Um só corpo e um só Espírito

“Há um só corpo e um só Espírito, assim como a esperança para a qual vocês foram chamados é uma só; há um só Senhor, uma só fé, um só batismo, um só Deus e Pai de todos, que é sobre todos, por meio de todos e em todos”. (Efésios 4:3-6).

Desde pequena costumava personificar as coisas, dizeres e principalmente versículos bíblicos. Hoje ainda tenho esse costume. Sempre que leio Efésios 4:4 imagino os irmãos na igreja abraçados, chorando, ao som de: “somos corpo e assim bem ajustado, totalmente ligados, unidos, vivendo em amor…”

Saudade dos tempos das vigílias e dos caldos que as irmãs faziam pra turma que ficava até o amanhecer. Saudade das caronas que as famílias davam e lotavam o carro para não deixar a moça de família sozinha (e não ter a desculpa de ir acompanhada do rapaz, vigia sô!). Saudade das reuniões de oração ao som do violão de três acordes, onde o Espírito Santo era palpável. Das serenatas de aniversário e dos acampamentos exaustivos para o corpo, mas revigorante para a alma.

Infelizmente, o fato é que temos o instinto de andarmos e agirmos sós. Com o passar das décadas, o individualismo se tornou cada vez mais real. As reuniões de oração estão mais extintas, as moças vão para casa em seus próprios carros, as vigílias reduziram seus horários (inclusive pela violência das grandes cidades), as serenatas viraram emoji no App, o violão de três acordes foi deixado pela tecnologia e a conferência online tornou tudo mais fácil.

O distanciamento espontâneo se estabeleceu cada vez mais real em nossas vidas, pessoas que não vão mais aos cultos, famílias desfeitas e relacionamentos rompidos. E para completar essa situação, em meio a esse esfriamento e indiferença, surgiu um vírus que causou o distanciamento obrigatório entre as pessoas.

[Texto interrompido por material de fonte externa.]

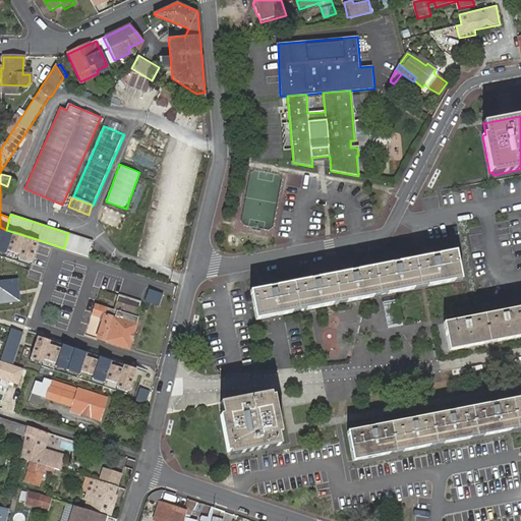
[(43,241),(0,227),(0,251),(8,254),(9,250),(21,254),(20,258),(35,264),(43,241)]
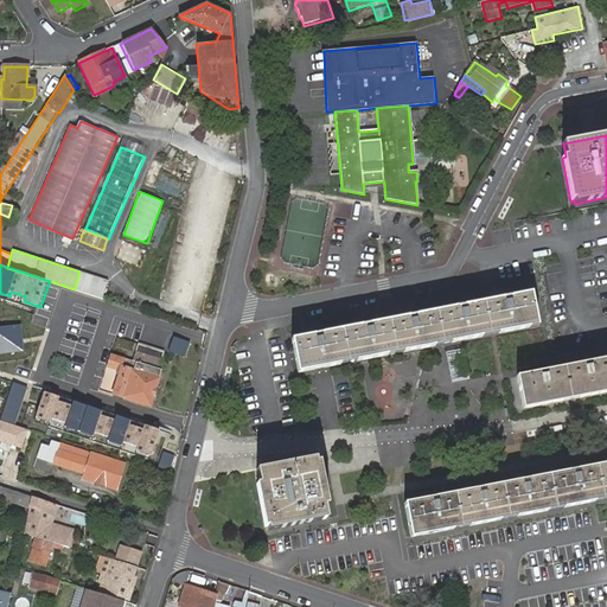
[(75,289),(102,298),(108,280),(80,272),(75,289)]
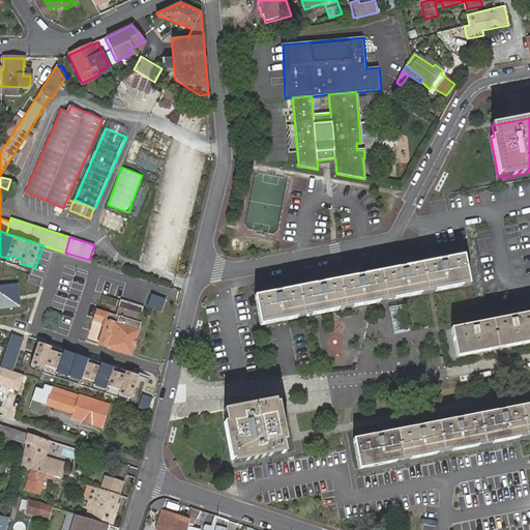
[(266,251),(265,244),(258,245),(259,253),(266,251)]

No início, os mais humorados postavam suas casas arrumadas, pés para cima em tom de férias e descanso, alguns animados para assistirem o culto online, cheios de expectativas para tirarem esse tempo e colocar algumas coisas em ordem. A vida online e isolada também trouxe algum benefício: a reflexão.

Os dias se passaram, as férias não foram exatamente como pensado, o estresse da vida home office começou a fazer efeito. De um lado, os filhos tentando se adaptar as aulas pela internet, presos sem poderem brincar, do outro lado, o cônjuge desesperado com as contas para pagar.

O mais interessante de tudo isso é ver em muitos a saudade de ser corpo, “assim bem ajustado totalmente ligado, unido, vivendo em amor”. Nunca se teve tanta saudade de ser um só corpo, um só espírito, ouvir o violão de três acordes… E o silêncio do vazio começa a gritar de saudade dentro da alma pela metade que nos foi tirada. Ser corpo ao menos para ter a oportunidade de ir ao culto presencial, abraçar o restante dos membros ou para dar carona pra moça de família mais uma vez!

Quebrou-se os corações, a dor na pele e no bolso se tornou real. Quando nos vimos em situação difícil, pensar que em “um só corpo” tudo ficava mais fácil, em um só espírito o peso ficava mais leve, entende-se melhor Filipenses 4:4. Não é quando as coisas estão em perfeita harmonia que esse versículo faz sentido, é em meio caos, ao saber que a realidade do irmão é pior do que a nossa.

Não há como ser corpo em casa, mesmo com sua família. Os dedos precisam das mãos, que precisam dos braços, que precisam do tronco, que precisam das pernas, que precisam dos pés, que precisam dos dedos maiores e que precisam dos dedinhos.

Em meio a esse caos, ser um só corpo é receber ou enviar uma mensagem: “está precisando de algo? Está tudo bem por aí? Conte comigo”. Chegar inesperadamente na casa do seu irmão e lhe entregar uma oferta ou um abraço. Escrever aquela carta quando o vê chorando, e orar por ele(a) em todos os momentos. Entender que, sendo um corpo, jamais seremos o mesmo se um membro for tirado, mesmo que seja o dedinho do pé.

Hoje, mais do que nunca, personifico o dia de voltar a abraçar, de cantar coladinho e não só cantar, olhar nos olhos, chorar e declarar: “somos corpo…”.

Sonho com o dia de pegar no pé do irmão, chegar mais cedo aos cultos, saber se está tudo bem, sentir o cheiro de caldo da cantina, passar na livraria e tomar aquele café e ver se tem livro em promoção, olhar pra minha igreja, tão linda de novo, respirar fundo e viver um só espírito, em um só corpo!